Guess what’s one of the first things I check when planning my travel itinerary? Internet access. I’ve tried using USB 4G/5G modems with Raspberry Pi, but they turned out to be expensive, and mobile coverage wasn’t always reliable. These days, I don’t worry too much about public Wi-Fi networks, thanks to my VPN setup. But it gets tricky when I want to share that secure connection with friends or family.

While I’m fine using a hotel’s internet now, I still want to ensure that all my traffic is encrypted and my devices are protected. Tailscale did come up as a popular option. But it doesn’t let me create a hotspot. Plus, I prefer complete control over how the traffic routes for my devices. That’s why I chose the DIY route by combining features of a travel router and VPN box into my Raspberry Pi 4 unit. If it sounds like something you’d want to build, here’s what you’ll need:

• Raspberry Pi 3 or higher (I’m using a Pi 4)
• 32GB microSD card
• USB Wi-Fi adapter compatible with Raspberry Pi/Linux

I’m using a TP-Link Archer T2U Nano (AC600) USB Wi-Fi adapter with my Pi 4. Check out the list of 60 USB Wi-Fi adapters that support the Linux kernel before jumping the gun on a random one. If you prefer a wired connection, carry an Ethernet patch cable to use the hotel’s LAN port, if available. Here’s how I combined a travel router and a VPN box into a Raspberry Pi Project.

Turning Raspberry Pi into a travel router

Equipping the hotspot making capabilities

To save on mobile data while traveling, I set up my Raspberry Pi 4 as a travel router. That way, I connect it to a hotel or public Wi-Fi networks and rebroadcast that connection as a private, secure hotspot for my devices. Getting the TP-Link Archer T2U Nano to work barely took a few minutes. I used Aircrack-ng’s drivers for the RTL8811AU chipset. Next, you’ll need to build the drivers from source on your Pi.

Next, I installed RaspAP on my Pi 4, which helped me set up hotspots on my Raspberry Pi. I run it on the latest Raspberry Pi OS (Debian 13 “Trixie") and make it easy to configure Hotspot password, DHCP range, Firewall/NAT settings, and others. When installing RaspApp, I skipped its built-in OpenVPN or WireGuard options since I’m managing the VPN setup separately.
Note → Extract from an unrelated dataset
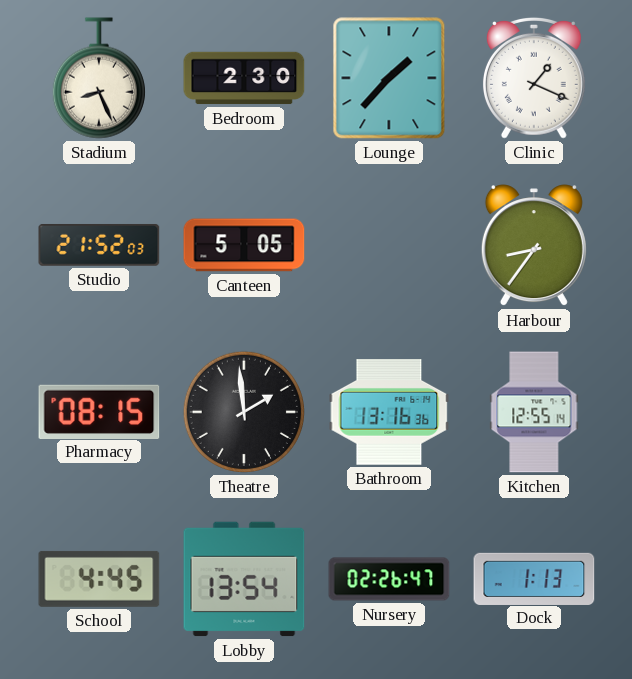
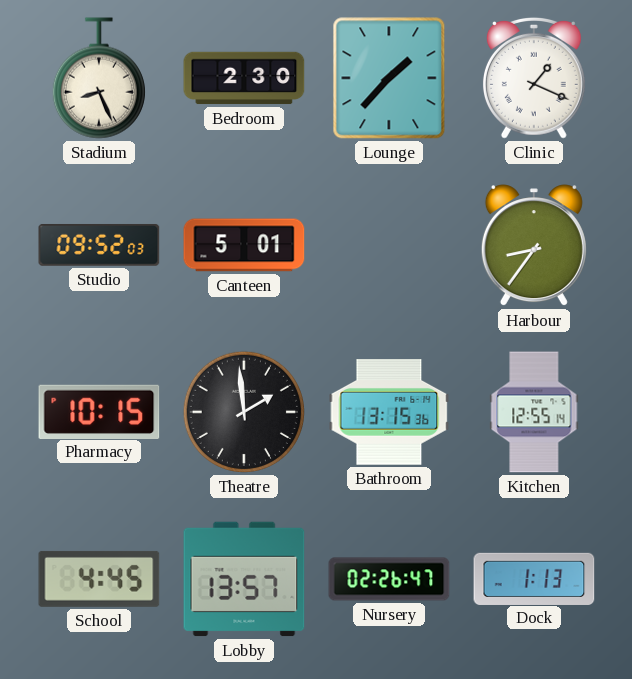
Studio: 21:52 -> 09:52
Canteen: 5:05 -> 5:01
Pharmacy: 08:15 -> 10:15
Bathroom: 13:16 -> 13:15
Lobby: 13:54 -> 13:57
Captive portals — those annoying login pages — can be tricky. Some networks bind the connection to a MAC address. If it detects MAC spoofing, you can get disconnected or even banned. I used Raspberry Pi OS with Desktop to stay on the safe side. If you’re using a headless setup, you’ll need to plug in a screen or use VNC to complete the login.

Setting up a VPN box on Raspberry Pi

Forcing all outbound traffic through an encrypted tunnel

At home, I used to run a VPN server on my Raspberry Pi, and it worked great. But on the move, I need more plug-and-play options. So I used my SurfShark account to configure it with the WireGuard client on the Pi. After logging into SurfShark’s account, I selected manual setup, chose WireGuard protocol, and generated the key pair to use in the WireGuard configuration on the Pi. It was easy to generate different key pairs region-wise and configure them.
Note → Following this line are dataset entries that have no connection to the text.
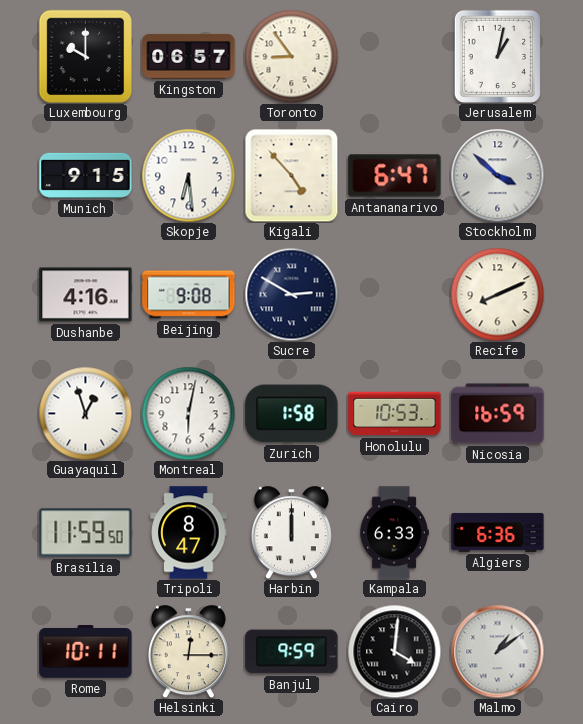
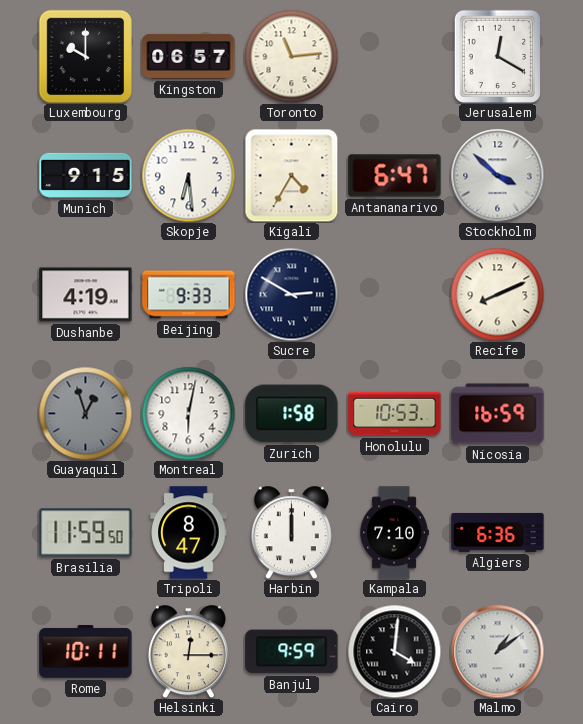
Toronto: 8:54 -> 11:14
Jerusalem: 1:02 -> 12:20
Kigali: 4:53 -> 4:35
Dushanbe: 4:16 -> 4:19
Beijing: 9:08 -> 9:33
Guayaquil dial: white -> grey
Kampala: 6:33 -> 7:10
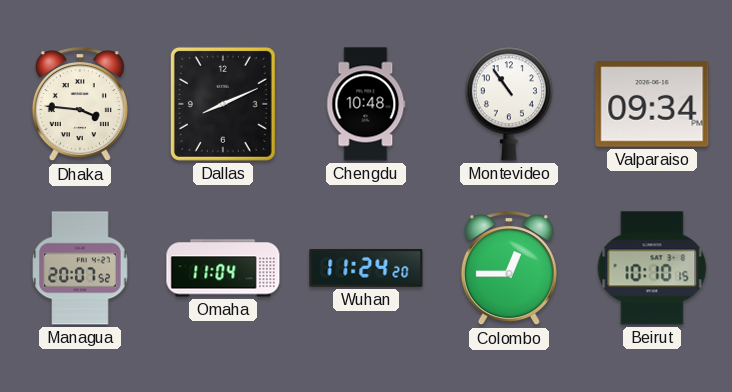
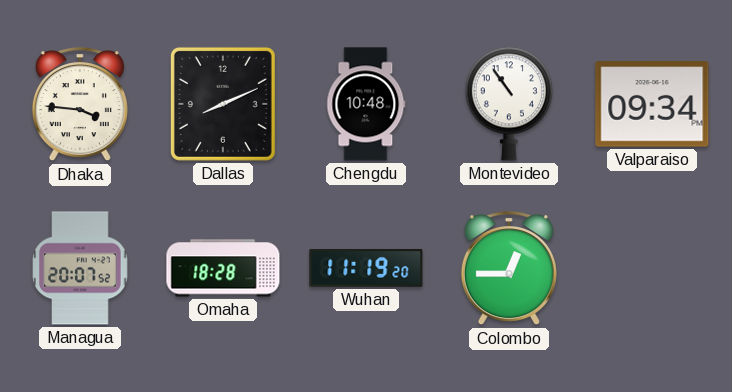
Omaha: 11:04 -> 18:28
Wuhan: 11:24 -> 11:19
Beirut: 10:10 -> none
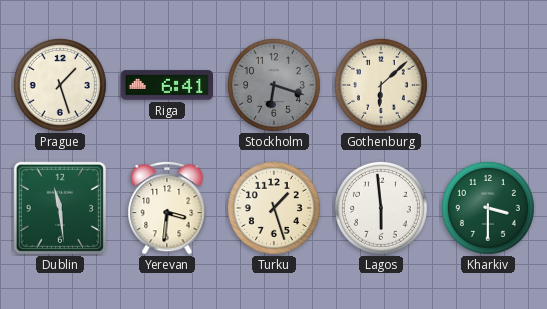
This setup worked like a charm. It required zero maintenance, provided anonymity via shared IP addresses, and allowed me to switch servers to view geo-blocked content. Over time, I realized I was still paying roughly $60 per year to a third-party VPN provider. But I couldn’t use custom DNS and access any of my home devices. So, I sought self-hosted options.

Making Raspberry Pi access your home resources

Check your cameras, NAS, or home lab

What I really missed was the capability to access my self-hosted services, NAS, home lab, and other devices on my home network. I tried setting up a WireGuard VPN server directly on my ASUS router (running AsusWRT-Merlin firmware), but it wasn’t a great idea. It exposed my home IP. I needed to configure a Dynamic DNS service to access my home network from outside because I don't have a static IP, and need to enable port forwarding.

Eventually, I moved my VPN setup to a VPS. There, I installed WireGuard and Unbound. I also run Unbound on my home network, and the VPS version acts as a fallback if that ever goes down. Next, I ensured IP forwarding was enabled and configured internet access using iptables. That gave me more control, better uptime, and allowed me to avoid worrying about consuming my home internet bandwidth.

Alternatively, I also use Tailscale in certain situations. It’s great when I want to connect to my home network and VPS from anywhere. I set up my VPS as an exit note to route all traffic through it when needed. That’s how I avoid meddling with my router configuration and also securely access all my devices.

A travel-ready Pi worth packing

Arming the Raspberry Pi with a travel router and a VPN box features made it the most useful travel tech I’ve built. It routes all traffic through an encrypted tunnel to secure my devices on a sketchy Wi-Fi, allowing me to peek into my home network even when I'm miles away. I’d recommend trying it if you want more control over your traffic. You can opt for a commercial VPN, self-host everything on a VPS, or even mix it all with Tailscale for hybrid access.